Per procedure alternative al ricorso in Tribunale ai sensi della legge 10/11/2014 n.162, vedi nota collegata: Procedure alternative al ricorso in Tribunale per separazione e divorzio.

NORMATIVA DI RIFERIMENTO
  • Art. 150 e segg. c.c.
  • Art. 473 bis.51 c.p.c.
CHI PUO'RICHIEDERLO

I coniugi, con l’ausilio di almeno un legale, che abbiano raggiunto un accordo su tutte le condizioni della separazione.

I cittadini stranieri, di un paese aderente all’ Unione Europea, residenti in Italia, possono ottenere la separazione consensuale o giudiziale in Italia anche se l’istituto della separazione non è prevista dalla legge del paese in cui è stato celebrato il matrimonio per la disposizione dell’art.8 reg.

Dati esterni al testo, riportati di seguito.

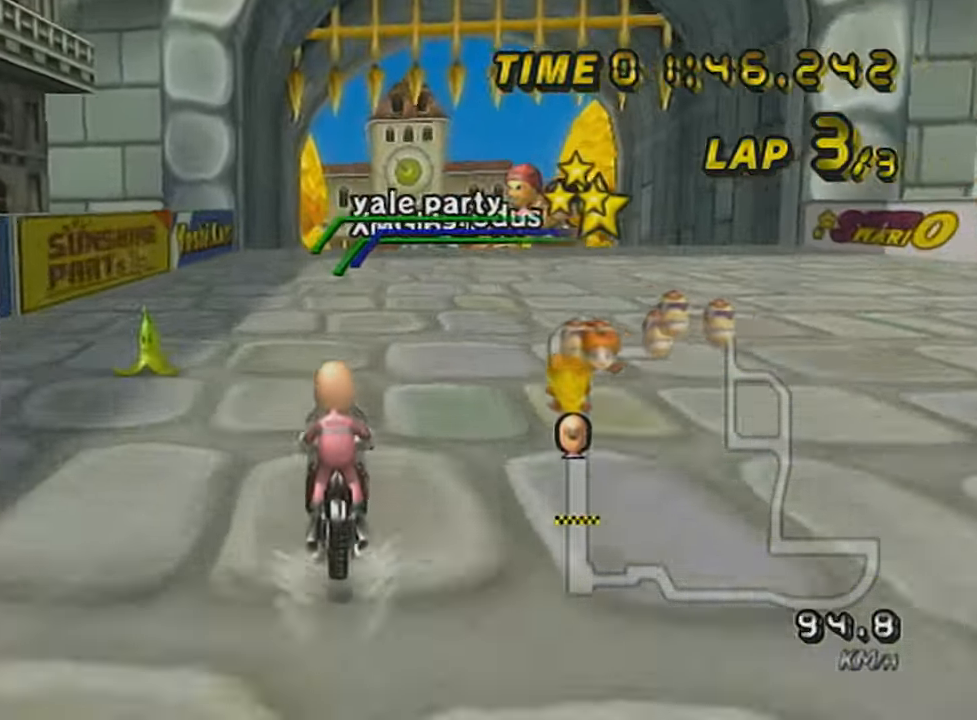
{"buttons": ["A"], "left_stick": "center", "events": [[367, "left_stick", "up-left"], [467, "left_stick", "center"]]}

UE 1259/10 in vigore dal 21/6/2012, e per il disposto dell’art.31, secondo comma, l. 218/95.

DOVE SI RICHIEDE

Il ricorso per separazione consensuale deve essere diretto al Tribunale della residenza dell’una o dell’altra parte.
Il ricorso è sottoscritto anche dalle parti e contiene le indicazioni di cui all'articolo 473- bis.12, e quelle relative alle disponibilità reddituali e patrimoniali dell'ultimo triennio e degli oneri a carico delle parti, nonché le condizioni inerenti alla prole e ai rapporti economici.
Con il ricorso le parti possono anche regolamentare, in tutto o in parte, i loro rapporti patrimoniali.

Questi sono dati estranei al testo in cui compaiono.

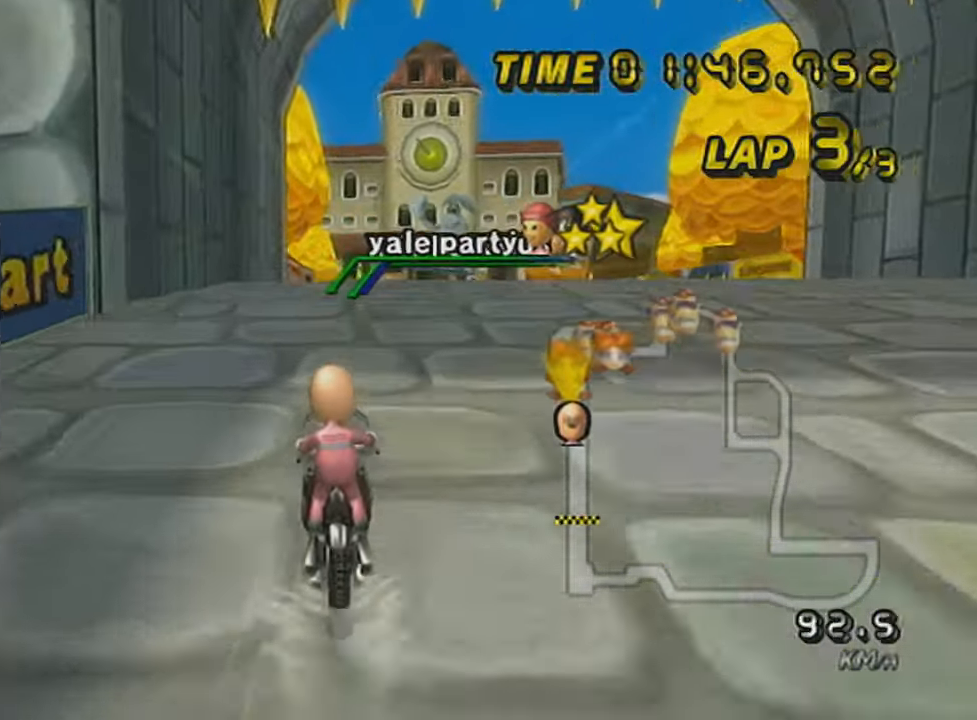
{"buttons": ["A"], "left_stick": "center", "events": []}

Il ricorso, con allegati i documenti richiesti, deve essere depositato telematicamente sul ruolo Volontaria Giurisdizione utilizzando il seguente codice di iscrizione a ruolo:

  • codice 411706.

Per ulteriori informazioni rivolgersi alla Cancelleria Famiglia: 
Terzo piano - stanza 315. Tel 031.231349

COME SI RICHIEDE E DOCUMENTI NECESSARI

La documentazione da presentare è la seguente:

  • Stato di famiglia di entrambi i coniugi;
  • Certificato di residenza di ambedue i coniugi;
  • Estratto per riassunto dell’atto di matrimonio, da richiedere nel comune dove il matrimonio è stato celebrato;
  • Sintesi situazione economico-familiare dei coniugi.
  • In caso di domande di contributo economico o in presenza di figli minori, al ricorso sono allegati inoltre:
    a) le dichiarazioni dei redditi degli ultimi tre anni;
    b) la documentazione attestante la titolarità di diritti reali su beni immobili e beni mobili registrati, nonché di quote sociali;
    c) gli estratti conto dei rapporti bancari e finanziari relativi agli ultimi tre anni.
  • Nei procedimenti relativi ai minori, al ricorso è allegato un piano genitoriale che indica gli impegni e le attività quotidiane dei figli relative alla scuola, al percorso educativo, alle attività extrascolastiche, alle frequentazioni abituali e alle vacanze normalmente godute.
COME SI SVOLGE

Le parti sono sentite in apposita udienza in cui il giudice preso atto della loro volontà di non riconciliarsi, rimette la causa in decisione.

Le parti, Se intendono avvalersi della facoltà di sostituire l'udienza con il deposito di note scritte, devono farne richiesta nel ricorso, dichiarando di non volersi riconciliare e depositando i documenti di cui all'articolo 473 bis 13 terzo comma.

Il giudice può sempre chiedere i chiarimenti necessari e invitare le parti a depositare la documentazione di cui all'articolo 473-bis.12, terzo comma. Il procedimento termina con una sentenza. I coniugi potranno poi chiedere il divorzio dopo 6 mesi dalla prima udienza di comparizione.

COSTI

Da versare tramite pagamento telematico:

  • Contributo unificato di € 43,00.